╔══

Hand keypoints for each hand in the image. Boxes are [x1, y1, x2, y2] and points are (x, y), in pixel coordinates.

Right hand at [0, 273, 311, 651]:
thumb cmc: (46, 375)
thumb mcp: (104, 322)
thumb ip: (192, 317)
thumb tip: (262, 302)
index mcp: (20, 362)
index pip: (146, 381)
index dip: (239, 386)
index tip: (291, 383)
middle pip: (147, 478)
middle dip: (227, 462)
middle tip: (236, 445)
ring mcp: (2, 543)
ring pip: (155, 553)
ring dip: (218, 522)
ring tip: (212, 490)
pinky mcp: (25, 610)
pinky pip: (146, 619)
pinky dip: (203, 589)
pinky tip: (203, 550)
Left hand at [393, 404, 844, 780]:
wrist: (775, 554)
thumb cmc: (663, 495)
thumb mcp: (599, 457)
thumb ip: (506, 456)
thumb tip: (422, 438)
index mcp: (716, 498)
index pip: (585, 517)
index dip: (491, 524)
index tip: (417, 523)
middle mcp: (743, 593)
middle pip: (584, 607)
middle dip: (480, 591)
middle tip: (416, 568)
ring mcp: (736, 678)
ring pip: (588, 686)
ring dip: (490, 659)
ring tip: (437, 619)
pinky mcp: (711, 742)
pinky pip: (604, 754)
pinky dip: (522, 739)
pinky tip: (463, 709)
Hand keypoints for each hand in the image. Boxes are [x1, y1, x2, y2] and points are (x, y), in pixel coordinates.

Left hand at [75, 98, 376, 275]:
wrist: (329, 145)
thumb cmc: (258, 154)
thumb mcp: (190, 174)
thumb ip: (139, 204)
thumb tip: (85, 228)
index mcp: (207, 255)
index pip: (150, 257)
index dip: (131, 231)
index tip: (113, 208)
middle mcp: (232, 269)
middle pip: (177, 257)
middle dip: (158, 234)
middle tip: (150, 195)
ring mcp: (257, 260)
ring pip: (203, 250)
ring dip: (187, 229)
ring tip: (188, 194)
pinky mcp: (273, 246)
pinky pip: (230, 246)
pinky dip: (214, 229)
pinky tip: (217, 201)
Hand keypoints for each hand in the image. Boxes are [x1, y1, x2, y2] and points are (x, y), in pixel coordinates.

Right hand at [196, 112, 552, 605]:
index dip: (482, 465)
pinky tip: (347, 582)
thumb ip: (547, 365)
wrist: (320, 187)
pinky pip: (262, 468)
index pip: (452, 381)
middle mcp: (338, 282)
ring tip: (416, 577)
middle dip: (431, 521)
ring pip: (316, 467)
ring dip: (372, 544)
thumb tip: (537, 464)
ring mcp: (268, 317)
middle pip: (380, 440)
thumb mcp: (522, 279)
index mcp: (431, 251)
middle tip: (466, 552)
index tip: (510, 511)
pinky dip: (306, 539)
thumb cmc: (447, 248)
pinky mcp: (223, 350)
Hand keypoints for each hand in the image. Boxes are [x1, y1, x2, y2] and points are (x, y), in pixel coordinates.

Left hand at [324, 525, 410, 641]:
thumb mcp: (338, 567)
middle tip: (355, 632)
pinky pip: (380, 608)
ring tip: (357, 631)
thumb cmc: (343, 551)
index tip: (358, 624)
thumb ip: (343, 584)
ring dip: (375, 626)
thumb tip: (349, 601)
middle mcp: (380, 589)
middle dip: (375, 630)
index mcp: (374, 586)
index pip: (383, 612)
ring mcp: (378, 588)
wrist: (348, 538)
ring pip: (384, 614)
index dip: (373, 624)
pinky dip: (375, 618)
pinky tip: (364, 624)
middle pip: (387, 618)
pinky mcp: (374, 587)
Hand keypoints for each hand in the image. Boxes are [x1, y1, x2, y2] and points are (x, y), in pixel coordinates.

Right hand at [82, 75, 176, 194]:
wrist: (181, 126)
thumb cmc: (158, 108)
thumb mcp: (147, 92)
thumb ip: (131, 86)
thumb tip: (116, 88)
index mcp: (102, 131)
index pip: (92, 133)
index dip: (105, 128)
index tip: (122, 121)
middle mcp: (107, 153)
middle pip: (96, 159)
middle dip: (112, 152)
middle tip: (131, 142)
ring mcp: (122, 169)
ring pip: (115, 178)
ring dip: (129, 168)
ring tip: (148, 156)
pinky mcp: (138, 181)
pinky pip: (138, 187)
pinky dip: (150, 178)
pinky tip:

╚══

PROBLEM DETAILS: Return the records above verbatim, in their entirety.

RESPONSE TO THE TASK:
Hand keypoints for each hand in the image. Boxes are [x1, y1, x2, y2] and points are (x, y), in pixel coordinates.

Right hand at [0, 273, 311, 651]:
thumb cmc: (46, 375)
thumb mcp: (104, 322)
thumb ip: (192, 317)
thumb tip: (262, 302)
index mcp: (20, 362)
index pip: (146, 381)
index dip: (239, 386)
index tip: (291, 383)
middle pip: (147, 478)
middle dip: (227, 462)
middle tip: (236, 445)
ring mcp: (2, 543)
ring pip: (155, 553)
ring dip: (218, 522)
ring tip: (212, 490)
pinky mcp: (25, 610)
pinky pip: (146, 619)
pinky dip: (203, 589)
pinky tip: (203, 550)
Left hand at [393, 404, 844, 780]:
wrist: (775, 554)
thumb cmc: (663, 495)
thumb mcp: (599, 457)
thumb ip: (506, 456)
thumb tip: (422, 438)
index mcp: (716, 498)
index pip: (585, 517)
index dip: (491, 524)
index tip: (417, 523)
middle mcp: (743, 593)
middle pip: (584, 607)
middle dip: (480, 591)
middle tip: (416, 568)
ring mcp: (736, 678)
ring pip: (588, 686)
ring dip: (490, 659)
ring tip: (437, 619)
pinky mcp: (711, 742)
pinky pip: (604, 754)
pinky dip: (522, 739)
pinky tip: (463, 709)
Hand keypoints for each hand in the image. Boxes are [x1, y1, x2, y2] and points are (x, y), in pixel coordinates.

Left hand at [75, 98, 376, 275]:
wrist: (329, 145)
thumb cmc: (258, 154)
thumb mcp: (190, 174)
thumb ip: (139, 204)
thumb tip: (85, 228)
index mcp: (207, 255)
index pip: (150, 257)
index dip: (131, 231)
index tip: (113, 208)
middle mcp: (232, 269)
middle pip: (177, 257)
middle dip: (158, 234)
middle tip: (150, 195)
ring mcp: (257, 260)
ring pip: (203, 250)
ring dip: (187, 229)
ring tip: (188, 194)
pinky mcp: (273, 246)
pinky pip: (230, 246)
pinky dip: (214, 229)
pinky tip: (217, 201)
Hand keypoints for each hand in the image. Boxes are [x1, y1, x2, y2] and points are (x, y), in pixel coordinates.

Right hand at [196, 112, 552, 605]:
index dip: (482, 465)
pinky tip: (347, 582)
thumb ip: (547, 365)
wrist: (320, 187)
pinky pip: (262, 468)
index pip: (452, 381)
middle mcp: (338, 282)
ring tip: (416, 577)
middle dip: (431, 521)
ring pip: (316, 467)
ring dip: (372, 544)
thumb tip: (537, 464)
ring mcp: (268, 317)
middle pip: (380, 440)
thumb mcp: (522, 279)
index mcp: (431, 251)
middle tip: (466, 552)
index tip: (510, 511)
pinky dip: (306, 539)
thumb cmc: (447, 248)
pinky mcp: (223, 350)
Hand keypoints for each hand in the image. Boxes are [x1, y1, x2, y2] and points are (x, y), in pixel coordinates.

Left hand at [324, 525, 410, 641]:
thumb mcp: (338, 567)
middle tip: (355, 632)
pinky pip: (380, 608)
ring tip: (357, 631)
thumb cmc: (343, 551)
index tip: (358, 624)
thumb ip: (343, 584)
ring dip: (375, 626)
thumb tip: (349, 601)
middle mcp: (380, 589)
middle dip: (375, 630)
index mcp: (374, 586)
index pip: (383, 612)
ring mcp: (378, 588)
wrist: (348, 538)
ring pip: (384, 614)
index dip: (373, 624)
pinky dip: (375, 618)
pinky tip: (364, 624)
middle pip: (387, 618)
pinky mcp: (374, 587)
Hand keypoints for each hand in the image. Boxes are [x1, y1, x2, y2] and points are (x, y), in pixel coordinates.

Right hand at [82, 75, 176, 194]:
wrist: (181, 126)
thumb cmc: (158, 108)
thumb mcp: (147, 92)
thumb ip: (131, 86)
thumb tip: (116, 88)
index mcp: (102, 131)
index pip: (92, 133)
index dip: (105, 128)
index tip: (122, 121)
middle mcp: (107, 153)
middle pip: (96, 159)
middle dip: (112, 152)
middle tip: (131, 142)
ring mcp: (122, 169)
ring pip: (115, 178)
ring dip: (129, 168)
ring tip: (148, 156)
pinky mcp: (138, 181)
pinky pip: (138, 187)
pinky dip: (150, 178)
pinky tip:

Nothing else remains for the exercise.